The first is the reducer. A reducer is a higher order function (meaning it returns a function), that first accepts an action and returns a function that accepts the current state (and optionally any props provided to the <Provider>). This returned function should then handle returning the updated state.

That was a lot of different words describing what this is, lets look at some code to walk through this.

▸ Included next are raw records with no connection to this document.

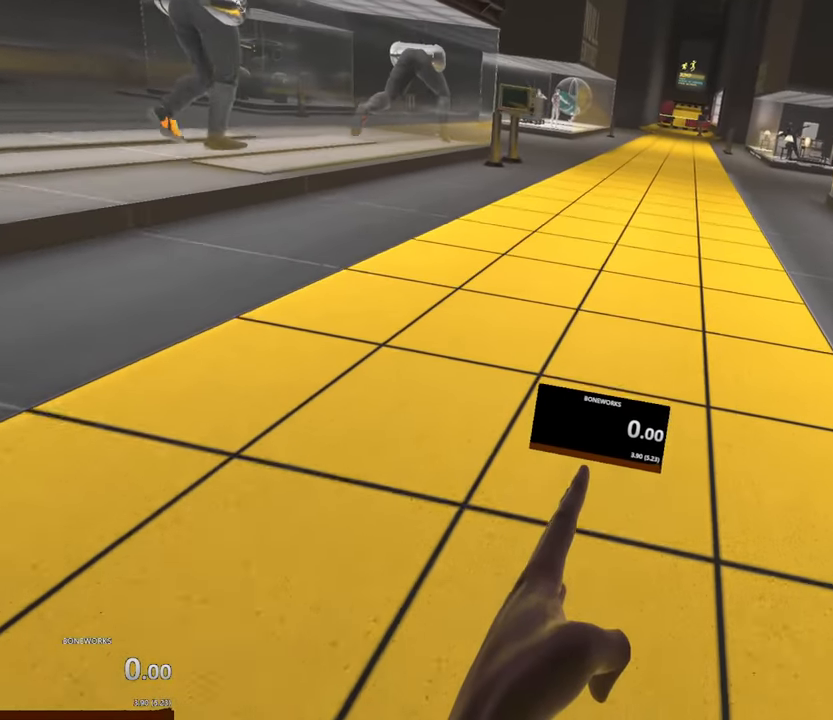
{"dt_ms": 500, "buttons": [], "left_stick": "up", "right_stick": "center", "events": [[67, "R2", "down"], [200, "R2", "up"]]}
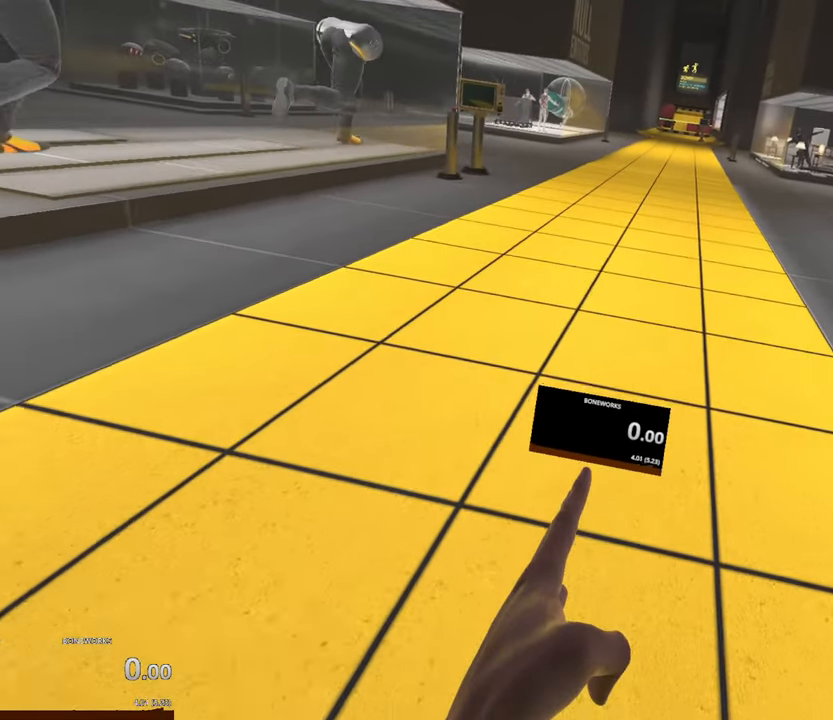
{"dt_ms": 500, "buttons": [], "left_stick": "up", "right_stick": "center"}
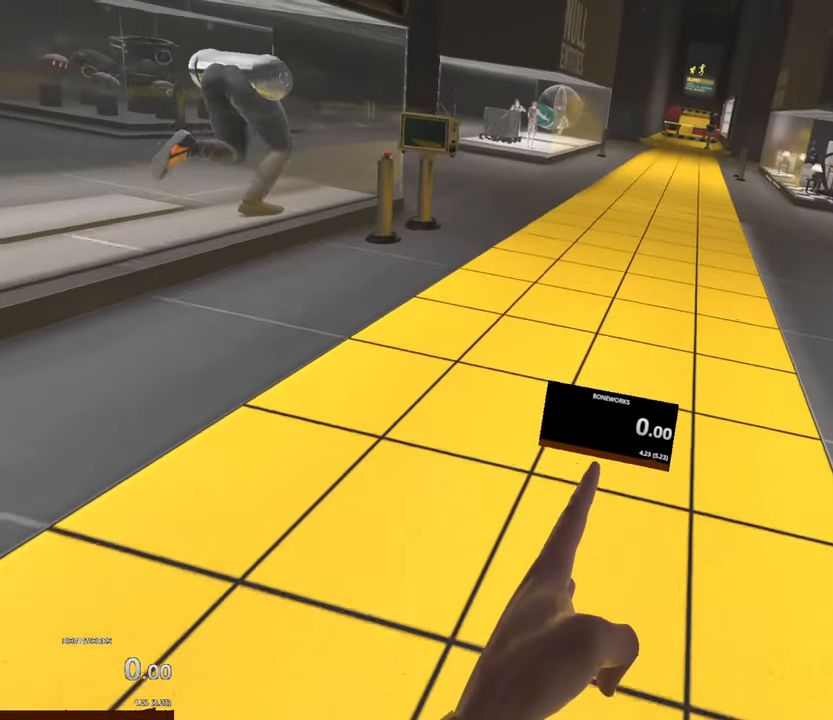
{"dt_ms": 500, "buttons": [], "left_stick": "up", "right_stick": "center", "events": []}
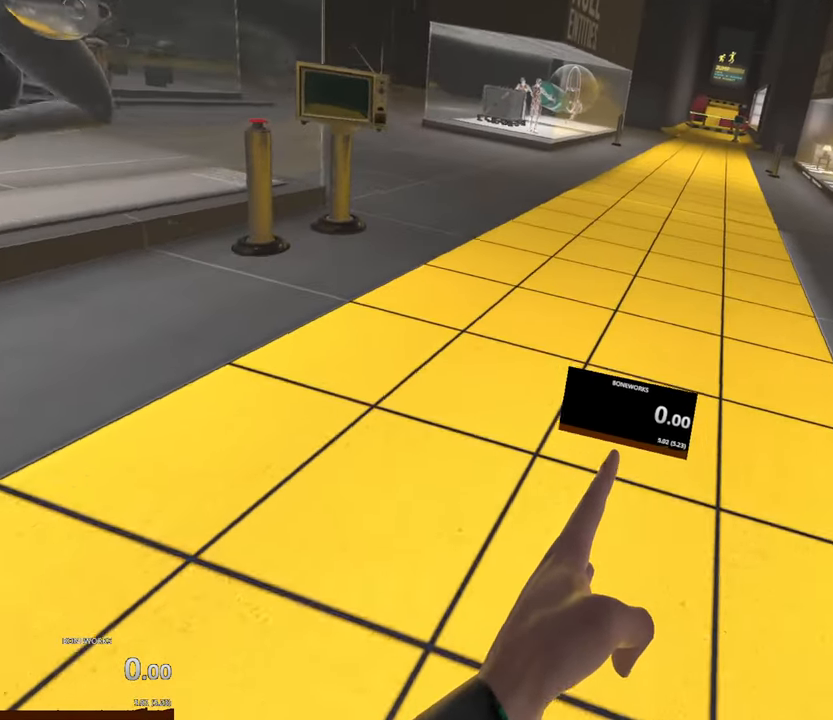
{"dt_ms": 500, "buttons": [], "left_stick": "up", "right_stick": "center", "events": []}
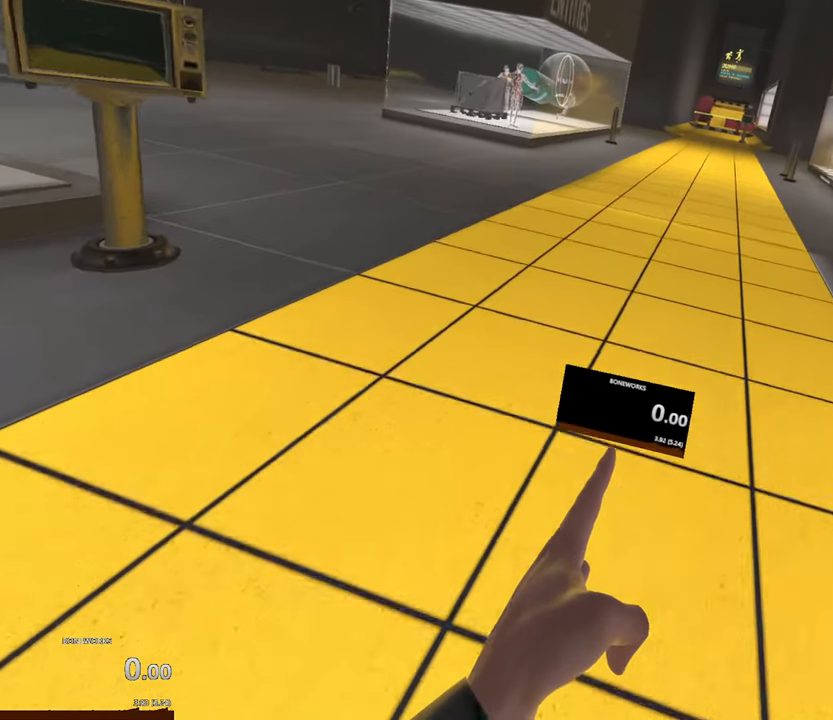
{"dt_ms": 500, "buttons": [], "left_stick": "up", "right_stick": "center", "events": []}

  1. Lets start with the higher order function:
const myReducer = someAction => {
  return (state) => {
    ...
  }
}

This function accepts a single argument (someAction) and returns a function. Which in turn accepts a single argument called state. This is often written as the following:

const myReducer = action => state => { ... };
  1. Handling updates within the returned function:
const myReducer = action => state => {
  if (action === 'SOME_UPDATE') {
    return {
      ...state,
      someKey: '🆒',
    }
  }
}

Some notes with this implementation above:

  • It doesn't follow the generic Redux reducer concept of using a switch you can handle writing this function however you would like (using switch, or using an if/else)

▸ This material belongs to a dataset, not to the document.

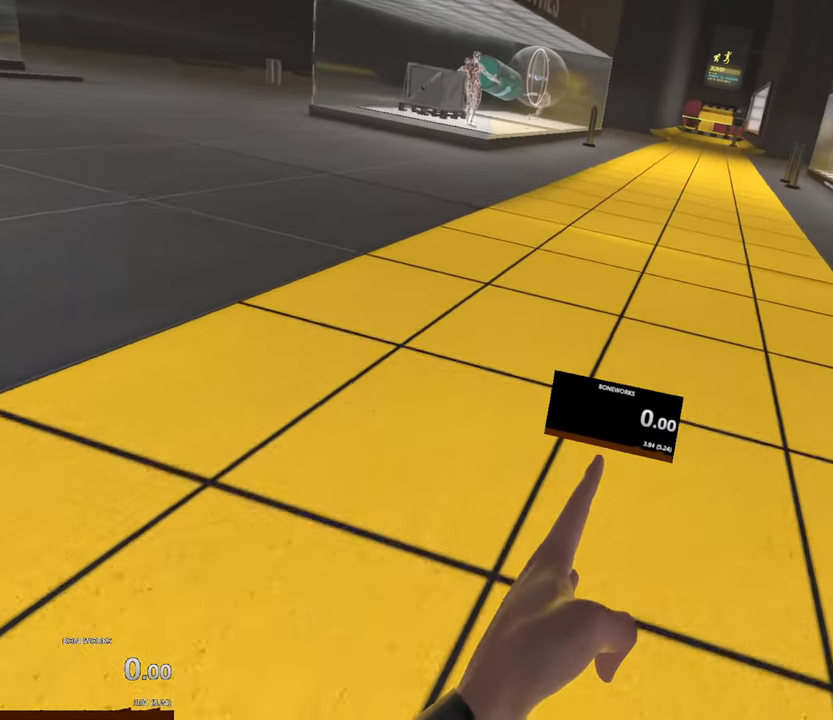
{"dt_ms": 500, "buttons": [], "left_stick": "up", "right_stick": "center", "events": []}
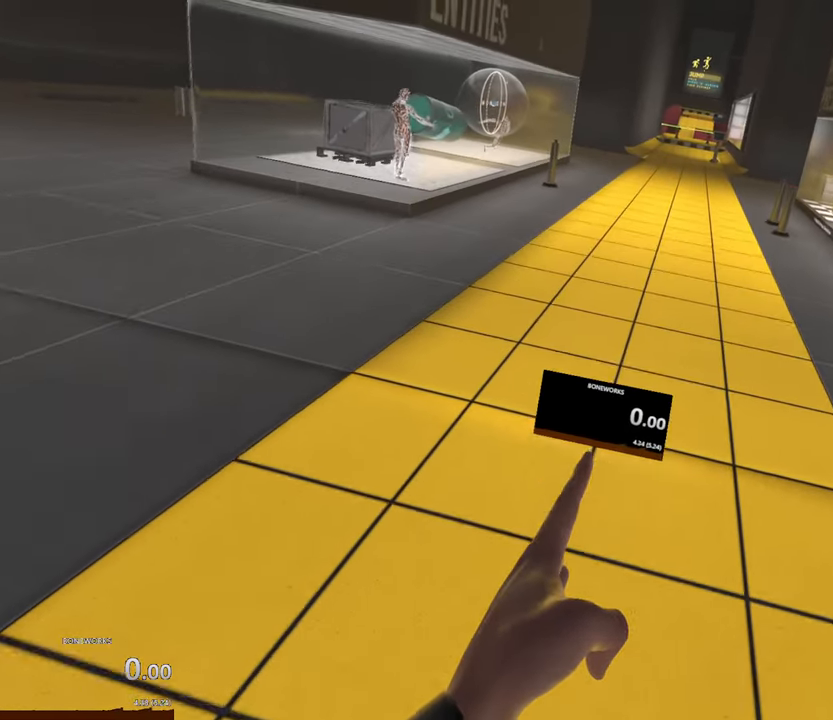
{"dt_ms": 500, "buttons": [], "left_stick": "up", "right_stick": "center", "events": []}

  • Right now we are implicitly returning undefined if action does not equal 'SOME_UPDATE', while this is valid, you should make sure to at least handle returning the initial state if the action is the following shape:

{type: '@@INIT', payload: null}

What this looks like in practice:

const todoReducer = action => (state = { todos: [] }) => {
  switch (action.type) {
    case 'ADD_TODO': {
      return {
        todos: [
          ...state.todos,
          {
            id: state.todos.length,
            completed: false,
            text: action.payload,
          },
        ],
      }
    }
    case 'CHECK_TODO': {
      return {
        todos: todos.map(todo => {
          if (todo.id === action.payload) {
            return {
              ...todo,
              completed: !todo.completed,
            }
          } else {
            return todo
          }
        }),
      }
    }
    default:
      return state
  }
}

createStore:

createStore is the main export of react-state-reducer, it is a function that accepts a reducer as an argument. It calls the reducer with the initialization action:

yourReducer({ type: '@@INIT', payload: null })(null)

and then uses the result of calling the reducer as the initial state for the store. createStore then returns an object with the following:

{
  Provider: Node,
  Consumer: Node
}

Provider

The Provider component exposes two props, the first is children which can be a single component, or many components.

The second prop is onUpdate which is a function that will be called after each state update happens, it is called with the updated state.

<Provider
  onUpdate={newState => {
    /* Maybe sync state to localStorage, or something else */
  }}
>
  <App />
</Provider>

Consumer

The Consumer component has one core prop, children, children is a function that gets called with an object with the following keys:

  • dispatch
  • top level keys from state

For example if your state shape looks like this:

{
  todos: [],
  text: ''
}

the consumer children function would look like the following:

<Consumer>
  {({
    dispatch,
    todos,
    text
  }) => (
    ...
  )}
</Consumer>

Consumer also optionally supports a selector prop, which can either take in an array of functions or a single function to select your slice of state you care about:

<Consumer selector={s => s.todos}>
  {({ dispatch }, todos) => {
    /* */
  }}
</Consumer>

Redux

This library is highly influenced by all the great work put into Redux and React-Redux. For some more information on the differences between this library and Redux see redux.